* **Available data**:
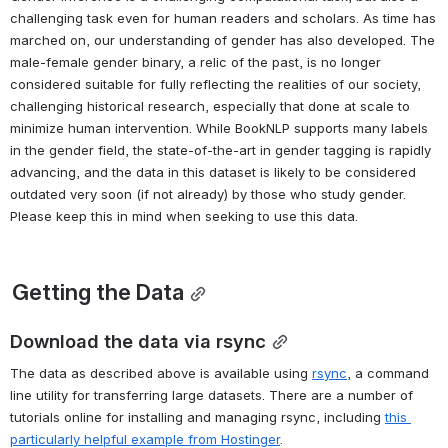
Actions the character does (labeled "agent")
Actions done to the character ("patient")
An inferred gender label for the character ("g")
Example screenshot of JSON .book files viewed in a web browser 
with JSON pretty print plugin
This data alone could power inquiry into character descriptions, 
actions, narrative role, among many possible research questions, 
without requiring full text of volumes, especially those where 
accessing the text could violate copyright. 
A Note on Gender
Gender inference is a challenging computational task, but also a 
challenging task even for human readers and scholars. As time has 
marched on, our understanding of gender has also developed. The 
male-female gender binary, a relic of the past, is no longer 
considered suitable for fully reflecting the realities of our society,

* **Exercise directions**: Without the pictures, repeat the listing word for word.

* **Final answer**:
Actions the character does (labeled "agent")
Actions done to the character ("patient")
An inferred gender label for the character ("g")
Example screenshot of JSON .book files viewed in a web browser 
with JSON pretty print plugin
This data alone could power inquiry into character descriptions, 
actions, narrative role, among many possible research questions, 
without requiring full text of volumes, especially those where 
accessing the text could violate copyright. 
A Note on Gender
Gender inference is a challenging computational task, but also a 
challenging task even for human readers and scholars. As time has 
marched on, our understanding of gender has also developed. The 
male-female gender binary, a relic of the past, is no longer 
considered suitable for fully reflecting the realities of our society,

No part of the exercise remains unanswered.